Gothic Revival
othic
Revival, an architectural movement in the 18th and 19th centuries, began
with temples and porticos in English landscape gardens. These gardens were
often used as laboratories for architectural innovation, since the expense
involved in constructing small structures in the garden was far less than
that required to construct an entire house. Indeed, many of these structures
were made of impermanent materials, so few have survived to this day. These
ornamental buildings were used to add interest to a view and to allow a
patron to "try out" the architectural style to see if he liked it. Soon
after these gothic temples and porticos and faux medieval ruins appeared
in gardens, country houses in the Gothic Revival style began to appear.
One of the most influential
people in the design of these Gothic garden structures was Batty Langley,
who published a book entitled Ancient Architecture Restored and Improved
in 1741-2. The book was designed to instruct builders and craftsmen in
the Gothic style not only in the construction of new structures, but also
in the restoration of medieval structures.

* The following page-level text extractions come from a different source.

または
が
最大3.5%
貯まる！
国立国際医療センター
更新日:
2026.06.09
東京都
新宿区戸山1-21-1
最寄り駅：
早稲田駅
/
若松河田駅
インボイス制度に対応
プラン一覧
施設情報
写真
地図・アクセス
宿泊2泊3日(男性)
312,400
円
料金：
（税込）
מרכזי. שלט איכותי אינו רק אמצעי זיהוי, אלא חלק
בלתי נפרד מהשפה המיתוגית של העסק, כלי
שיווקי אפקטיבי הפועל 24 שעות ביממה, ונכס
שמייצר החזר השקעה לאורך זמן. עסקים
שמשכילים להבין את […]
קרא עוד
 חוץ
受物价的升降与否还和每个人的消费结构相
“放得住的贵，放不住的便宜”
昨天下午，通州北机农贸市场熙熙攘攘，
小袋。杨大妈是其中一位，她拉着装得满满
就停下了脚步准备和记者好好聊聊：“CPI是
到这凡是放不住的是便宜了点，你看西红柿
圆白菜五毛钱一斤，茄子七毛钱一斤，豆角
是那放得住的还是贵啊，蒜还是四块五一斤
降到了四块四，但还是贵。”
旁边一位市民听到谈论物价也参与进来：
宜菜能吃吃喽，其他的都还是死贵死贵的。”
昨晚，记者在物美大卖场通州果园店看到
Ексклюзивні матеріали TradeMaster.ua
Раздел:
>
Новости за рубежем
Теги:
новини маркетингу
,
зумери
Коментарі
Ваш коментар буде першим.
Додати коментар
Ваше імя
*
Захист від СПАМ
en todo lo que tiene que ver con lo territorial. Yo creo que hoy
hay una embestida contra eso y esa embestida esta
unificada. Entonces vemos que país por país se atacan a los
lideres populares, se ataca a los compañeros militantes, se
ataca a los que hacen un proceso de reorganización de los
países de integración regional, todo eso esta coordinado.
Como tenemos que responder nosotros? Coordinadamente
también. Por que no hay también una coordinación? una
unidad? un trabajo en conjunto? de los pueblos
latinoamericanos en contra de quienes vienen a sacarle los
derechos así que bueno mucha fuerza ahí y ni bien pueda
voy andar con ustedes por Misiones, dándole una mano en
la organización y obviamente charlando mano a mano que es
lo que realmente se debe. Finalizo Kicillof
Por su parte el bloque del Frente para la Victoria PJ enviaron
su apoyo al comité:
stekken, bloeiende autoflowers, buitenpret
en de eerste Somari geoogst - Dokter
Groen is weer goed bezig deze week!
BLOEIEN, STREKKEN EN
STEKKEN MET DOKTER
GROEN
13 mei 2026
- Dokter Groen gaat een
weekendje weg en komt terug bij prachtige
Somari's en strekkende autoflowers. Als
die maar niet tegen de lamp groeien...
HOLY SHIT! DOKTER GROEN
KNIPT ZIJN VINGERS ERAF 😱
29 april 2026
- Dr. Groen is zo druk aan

Langley, a gardener's son, was
a landscape gardener and designer. Unfortunately, he showed distinct preferences
for only certain aspects of Gothic style, and tended to blend classical
and Gothic elements. Nonetheless, his use of ogee arches, pinnacles, and
battlements became a standard of the early Gothic Revival movement.
Later Revivalists, especially
Horace Walpole (who invented the genre of literature known as Gothic Romance)
held Langley's garden structures in contempt. As Walpole remarked, "the
Goths never built summer houses or temples in a garden."